In my early days of hobbyist tabletop gaming, 25 years ago, there was a established structure to the whole industry that supported it. Most hobby games were produced by full-time companies with a few dozen employees (Avalon Hill, TSR, GDW, White Wolf) with both full-time offices and contracted free-lancers. Designs were produced in-house, finished product was distributed through local game stores or mail-order catalogs. The only source of information on games and their designers was through physical access to them (meeting/playing at a convention) or information filtered through a handful of monthly professional print magazines (Dragon, White Dwarf), usually house organs for the company that published them. All of which enforced a top-to-bottom flow of influence. And the industry was still reacting (arguably over-reacting) to the twin precedents of Dungeons & Dragons’ sudden early-80’s faddish popularity and the Satanic Panic that followed. Between that and the delay in audience/designer communication, design trends were slow to advance, innovation was seen as risky and product tended to ne self editted to keep it family-friendly. There was also a lower fan-directed level of the hobby, of fanzines, APA’s, amateur press magazines and small-press game publishers, more willing to experiment, but also severely restricted by the high costs of formatting and printing, and the difficulty of getting access to the distribution network.

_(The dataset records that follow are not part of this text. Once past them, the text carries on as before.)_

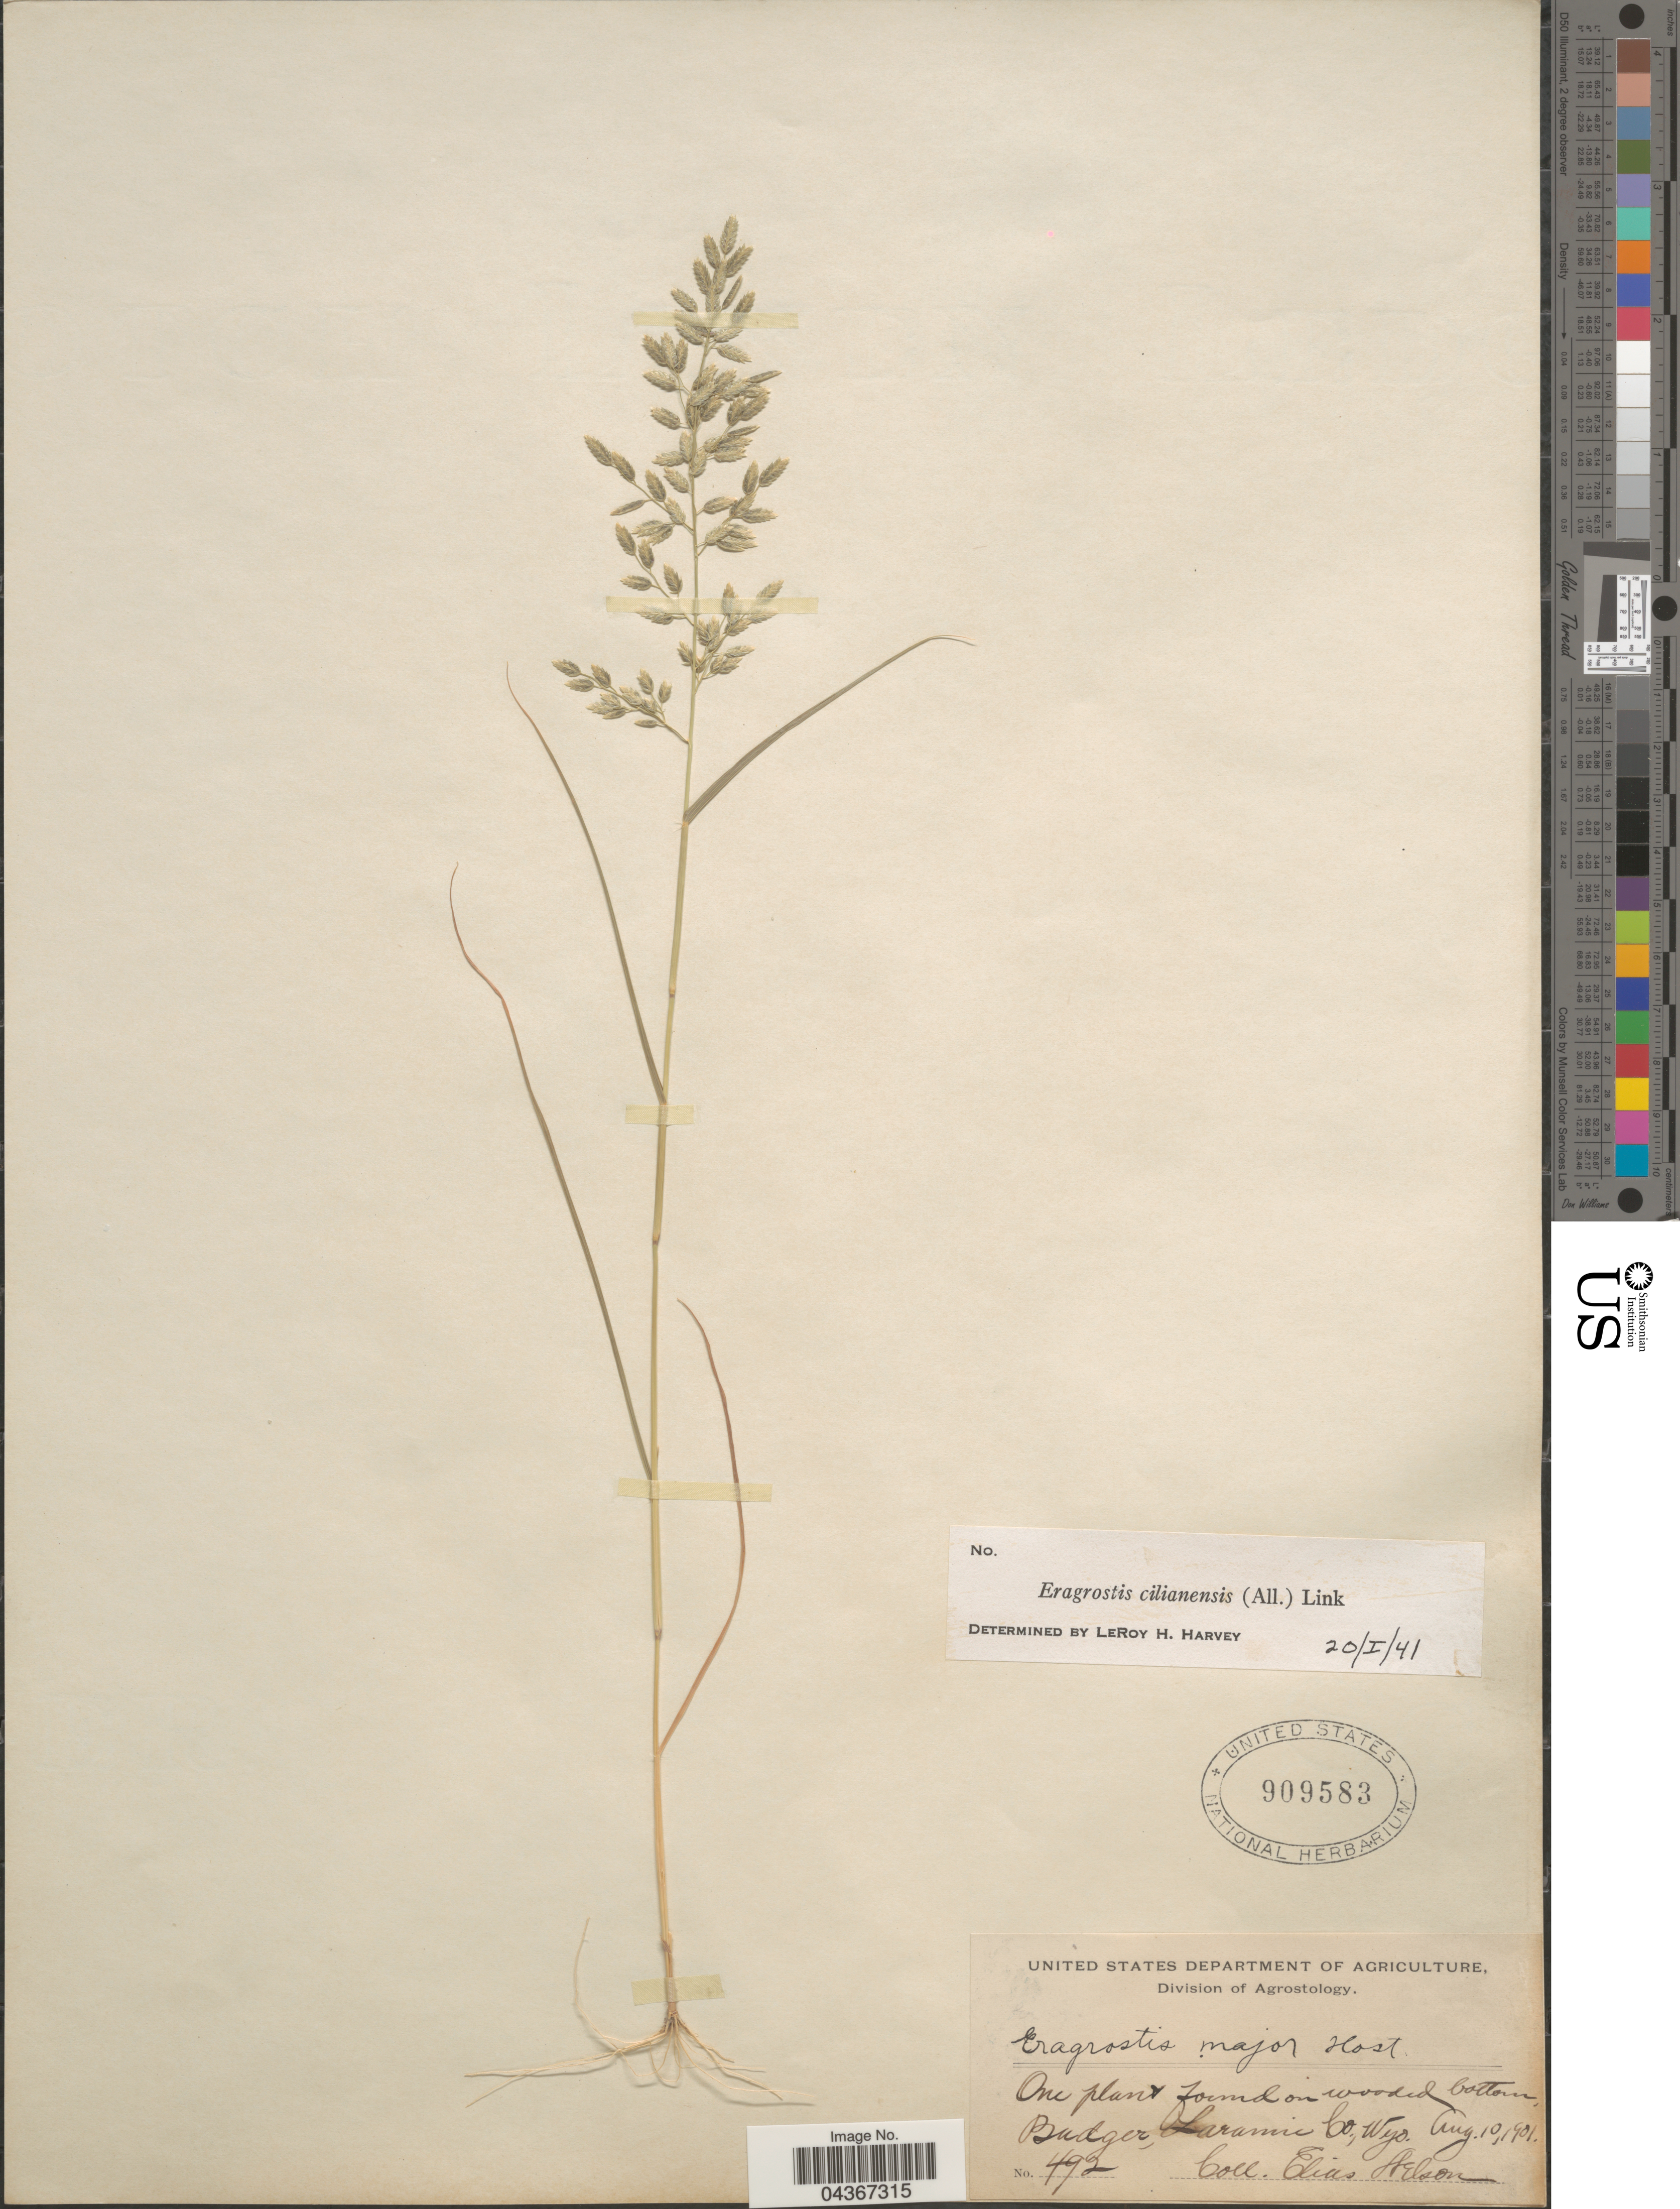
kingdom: Plantae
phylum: Tracheophyta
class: Liliopsida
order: Poales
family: Poaceae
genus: Eragrostis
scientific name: Eragrostis cilianensis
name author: (Bellardi) Vignolo ex Janch.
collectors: E. Nelson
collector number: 492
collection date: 1901-08-10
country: United States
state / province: Wyoming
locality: Budger, Laramie Co.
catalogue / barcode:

Then the Internet happened. A lot of grognards thought it would kill the hobby, but instead it's made it thrive better than it ever did before.
Those venerable old companies mentioned above are now out-of-business, collapsed under the weight of their own high-volume/low-variety business models, and there are no more print magazines. In their place are hundreds of small imprints, individual designers and artists supporting a constant flow of day-to-day communication through blogs and various social media (game designers have particularly taken to G+). PDF stores and desktop publishing have almost entirely eliminated production costs so anyone with the time can publish a game, and even those who want to offer dead-tree product can make use of Print-on-Demand services and Kickstarter to mitigate costs. 3D printers are on the way to doing the same for physical components. In the Role-Playing field, several Open Source systems have given venues for aspiring writers to market content (heck, a whole new genre, OSR, sprung from one Open Game License). With so many dedicated gamers finally able to talk to each other directly, deep critical examination of game design has expanded and innovative designs have taken off (Fate, Burning Wheel, sooo many boardgames).
On the surface, hobbyist tabletop gaming is superficially the same as it was decades ago, but the structure supporting and producing it has changed entirely. For much the better, I think.